Pulheim – Diese Betrüger verstehen ihr „Geschäft“ leider nur zu gut. Als falsche Polizisten gelang es ihnen, eine Rentnerin (81) aus Pulheim gleich dreimal zu täuschen. 

  • „Herr Steinbach“ tischt Rentnerin aus Pulheim Falschgeldlüge auf
  • Betrüger bestellte sogar Taxi
  • Pulheimerin wartete auf Kölner Bürgermeister

Die alte Dame erhielt Montagvormittag (25. Januar) erstmalig einen Anruf eines „Herrn Steinbach“ von der Kripo. Der warnte sie vor einem gefährlichen Nachbarn und erzählte ihr im nächsten Atemzug, dass er auch an einer Falschgeldsache dran sei und da hinge wohl auch die Hausbank der Rentnerin mit drin. 

Abzocke in Pulheim: Rentnerin fuhr im Taxi nach Köln, hob fünfstelligen Betrag ab

So ins Vertrauen gezogen, erklärte „Herr Steinbach“ der Frau, dass sie mit einer Abhebung über 10.000 Euro bei der Aufklärung der Tat behilflich sein könnte. Der nette Kripomann bestellte ihr sogar ein Taxi, das sie zur Hausbank nach Köln fuhr.

Die 81-Jährige hob dort das Geld ab und deponierte es im Glauben, es handele sich um Falschgeld, wie vereinbart in einer blauen Tonne an einer Gaststätte. 

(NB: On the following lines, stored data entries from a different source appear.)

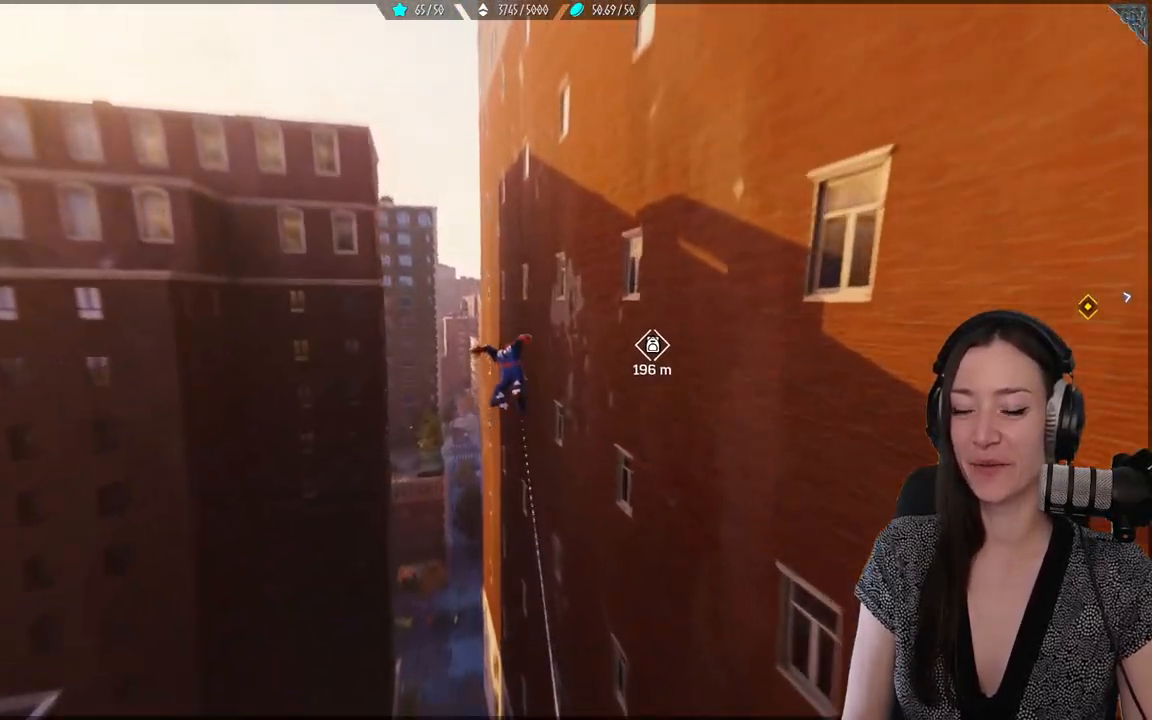
{"buttons": ["R2"], "left_stick": "up-left", "right_stick": "center", "events": [[150, "R2", "down"]]}
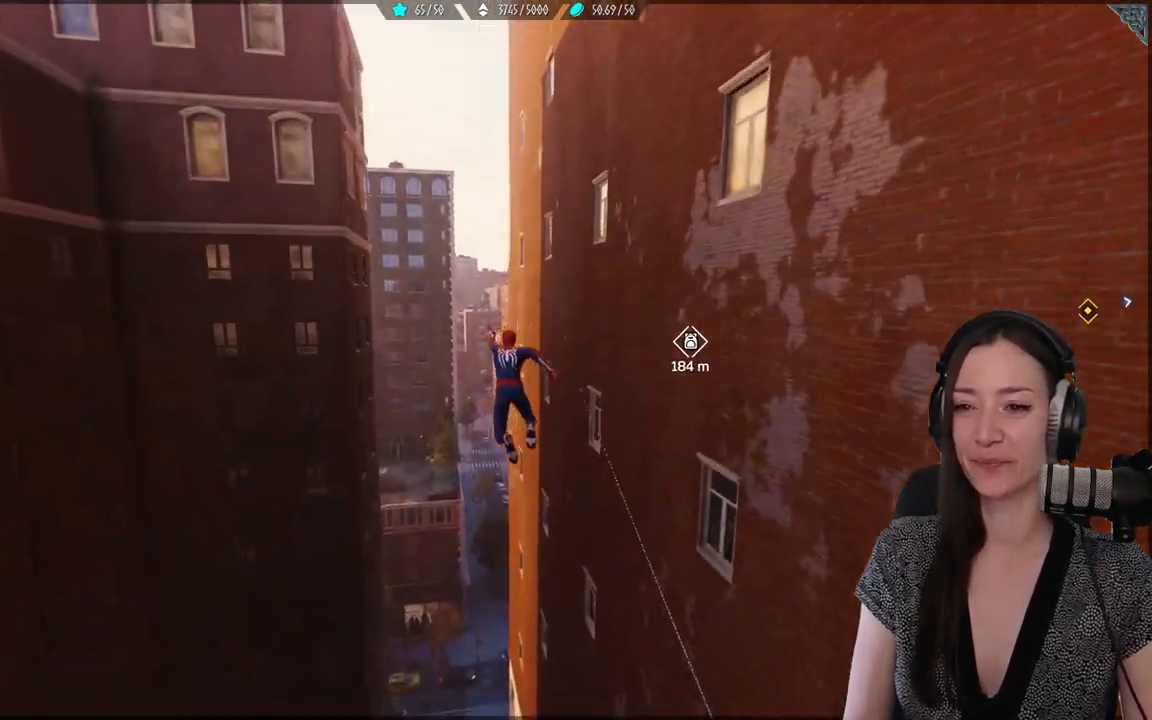
{"buttons": ["R2"], "left_stick": "up", "right_stick": "center", "events": [[400, "left_stick", "up"]]}
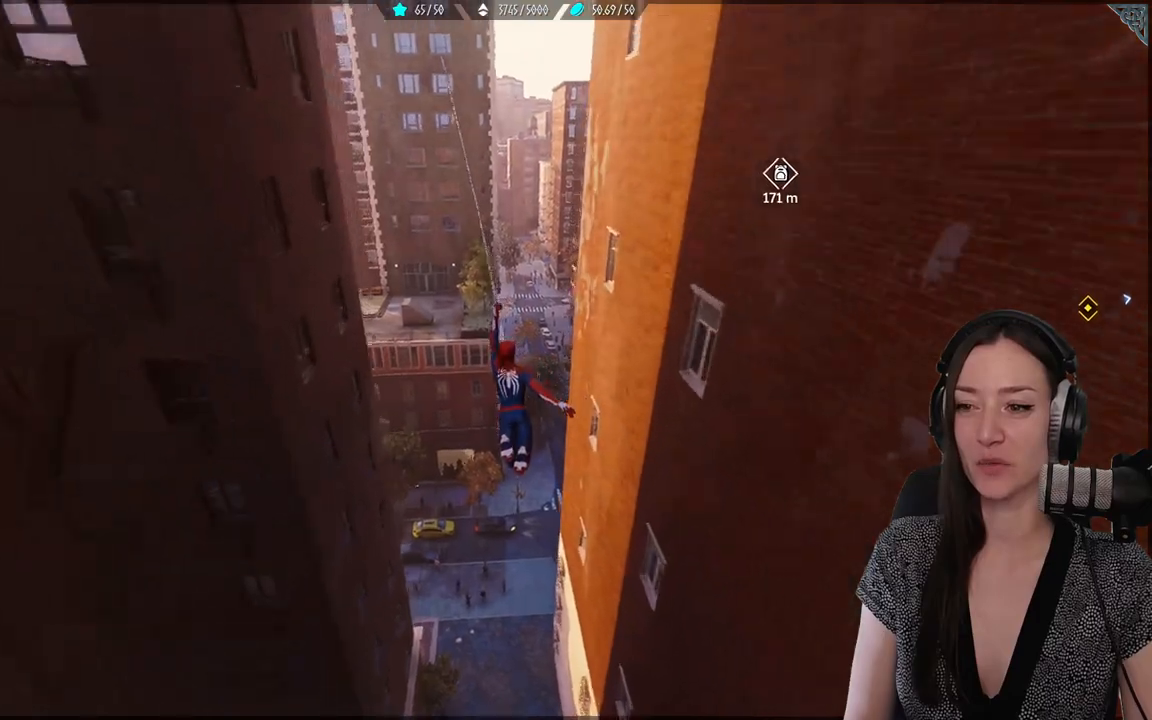
{"buttons": ["R2"], "left_stick": "up", "right_stick": "right", "events": [[383, "right_stick", "right"]]}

Am Dienstag (26. Januar) tischten die Betrüger der Pulheimerin die gleiche Lüge auf, setzten sie unter Druck. Diesmal legte sie 25.000 Euro in die Tonne. Weitere 25.000 Euro am Mittwoch (27. Januar). Jetzt ging es sogar um eine Razzia, die vorbereitet werde. 

Abzocke in Pulheim: Falscher Polizist kündigte Kölner Bürgermeister samt Presse an

Als sie die Rentnerin bereits ausgenommen hatten wie eine Weihnachtsgans, rief „Herr Steinbach“ erneut an. Er bestätigte der 81-Jährigen, dass es sich bei ihrem Geld tatsächlich um Falschgeld handele. Zudem behauptete er, dass sie den Täter mittlerweile festnehmen konnten. 

Der falsche Kripomann kündigte an, Mittwochnachmittag um 16 Uhr mit dem Kölner Bürgermeister und Polizisten nebst Vertretern der Presse als Dank für ihre Mithilfe bei ihr zu erscheinen, um ihr feierlich ihr ganzes Geld zurückzugeben. 

Als niemand kam, wählte die Rentnerin die Nummer des „Herrn Steinbach“ – und hatte eine Ausländerin an der Strippe. Daraufhin suchte die nun doch misstrauische 81-Jährige die Pulheimer Polizeiwache auf und erstattete Anzeige. (iri)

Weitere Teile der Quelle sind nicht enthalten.